Extract all of the data and reproduce it precisely.

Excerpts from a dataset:
......
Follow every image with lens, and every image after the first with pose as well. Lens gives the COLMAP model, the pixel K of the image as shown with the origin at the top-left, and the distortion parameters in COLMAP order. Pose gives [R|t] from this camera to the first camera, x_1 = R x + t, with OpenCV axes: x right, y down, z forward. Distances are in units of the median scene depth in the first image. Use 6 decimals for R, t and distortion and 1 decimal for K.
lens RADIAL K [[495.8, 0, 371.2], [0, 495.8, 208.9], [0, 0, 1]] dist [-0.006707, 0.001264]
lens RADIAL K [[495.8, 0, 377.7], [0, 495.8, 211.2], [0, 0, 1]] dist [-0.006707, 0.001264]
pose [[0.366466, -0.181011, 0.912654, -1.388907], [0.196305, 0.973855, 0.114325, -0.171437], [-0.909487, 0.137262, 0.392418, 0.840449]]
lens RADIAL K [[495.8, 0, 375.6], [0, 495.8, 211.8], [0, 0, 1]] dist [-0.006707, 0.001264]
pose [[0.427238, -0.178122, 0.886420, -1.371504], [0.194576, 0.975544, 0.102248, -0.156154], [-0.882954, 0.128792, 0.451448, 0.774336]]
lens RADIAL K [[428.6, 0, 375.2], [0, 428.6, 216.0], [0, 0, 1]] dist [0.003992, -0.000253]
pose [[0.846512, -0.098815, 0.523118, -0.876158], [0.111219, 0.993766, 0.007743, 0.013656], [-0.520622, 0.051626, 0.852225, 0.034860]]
......
Completed exercise:
Follow every image with lens, and every image after the first with pose as well. Lens gives the COLMAP model, the pixel K of the image as shown with the origin at the top-left, and the distortion parameters in COLMAP order. Pose gives [R|t] from this camera to the first camera, x_1 = R x + t, with OpenCV axes: x right, y down, z forward. Distances are in units of the median scene depth in the first image. Use 6 decimals for R, t and distortion and 1 decimal for K.
lens RADIAL K [[495.8, 0, 371.2], [0, 495.8, 208.9], [0, 0, 1]] dist [-0.006707, 0.001264]
lens RADIAL K [[495.8, 0, 377.7], [0, 495.8, 211.2], [0, 0, 1]] dist [-0.006707, 0.001264]
pose [[0.366466, -0.181011, 0.912654, -1.388907], [0.196305, 0.973855, 0.114325, -0.171437], [-0.909487, 0.137262, 0.392418, 0.840449]]
lens RADIAL K [[495.8, 0, 375.6], [0, 495.8, 211.8], [0, 0, 1]] dist [-0.006707, 0.001264]
pose [[0.427238, -0.178122, 0.886420, -1.371504], [0.194576, 0.975544, 0.102248, -0.156154], [-0.882954, 0.128792, 0.451448, 0.774336]]
lens RADIAL K [[428.6, 0, 375.2], [0, 428.6, 216.0], [0, 0, 1]] dist [0.003992, -0.000253]
pose [[0.846512, -0.098815, 0.523118, -0.876158], [0.111219, 0.993766, 0.007743, 0.013656], [-0.520622, 0.051626, 0.852225, 0.034860]]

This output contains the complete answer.